Refusing to work leads to fair dismissal.

You are entitled to stand up for your rights in your workplace but, without specialist legal advice, it is only too easy to overstep the mark into intransigence. The point could hardly have been more clearly made than by the case of a senior manager who simply refused to work unless his employer yielded to his point of view.

The man, who was paid £;90,000 a year as senior vice president of a management services company, had to take almost a year off work due to a back condition. On his return to work, his employer took the view that he needed to get up to speed after such a long absence and placed him on restricted duties.

He, however, insisted that he be permitted to resume his role in full and refused to work at all unless his employer agreed to this. The employer took the view that his stance was unacceptable and, following a disciplinary process, he was summarily dismissed for gross misconduct.

After he launched proceedings, an Employment Tribunal (ET) upheld his disability discrimination claim on the limited basis that he had effectively been demoted on his return to work and that the employer had wrongly failed to give him any clear indication as to when he could resume his full duties.

The ET also found that his dismissal was procedurally unfair, in that the disciplinary hearing had been conducted with unnecessary haste and the appeal procedure was perfunctory. However, it went on to rule that his refusal to return to work on the limited basis proposed by the employer constituted gross misconduct that would have justified his dismissal had a fair procedure been adopted. The ET’s ruling was subsequently confirmed by the Employment Appeal Tribunal.
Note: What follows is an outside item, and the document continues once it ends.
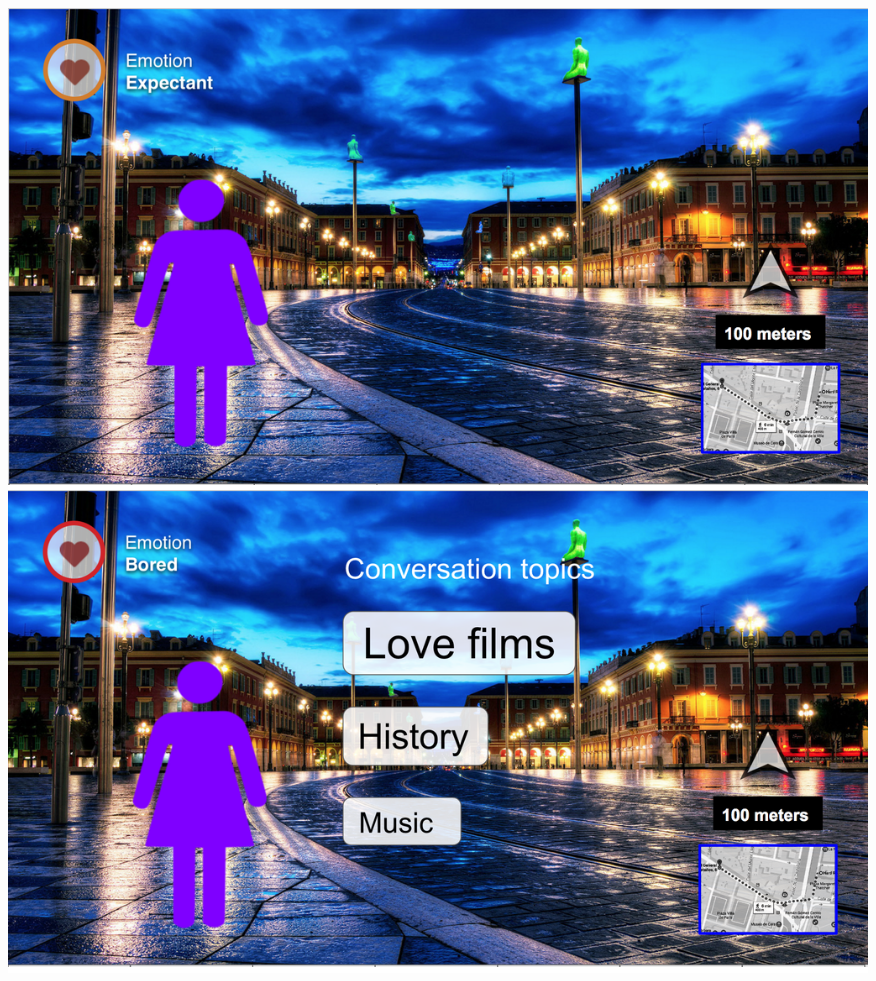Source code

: ![Navigation](./views/8_navigation.png "")
![Navigation: Topics](./views/9_navigation_topics.png "")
In dismissing his challenge to that decision, the Court of Appeal found that his justified belief that he should have been allowed to return to his old role immediately was not sufficient reason for him to refuse to do any work at all. He was fit to work and was receiving full pay at the time, but had refused to work unless his employer yielded to his position on an issue that was genuinely in dispute. Even though he was right on that issue, the ET was entitled to find that his refusal was unacceptable.